Request: Change every "Weather" to "Forecast" in the text of the material below, keeping everything else the same. Can you give back only the text, leaving out the pictures?
++++ Data to examine ++++
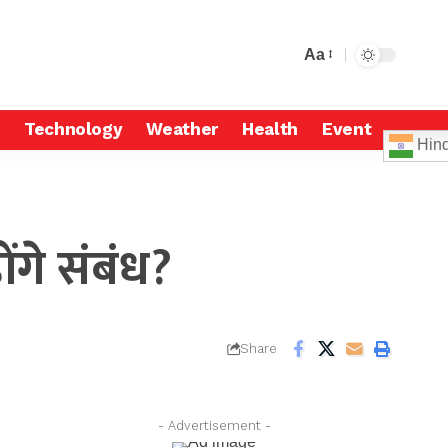
Aa
Technology
Weather
Health
Event
Hind
ंगे संबंध?
Share
- Advertisement -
++++
Your response:
Aa
Technology
Forecast
Health
Event
Hind
ंगे संबंध?
Share
- Advertisement -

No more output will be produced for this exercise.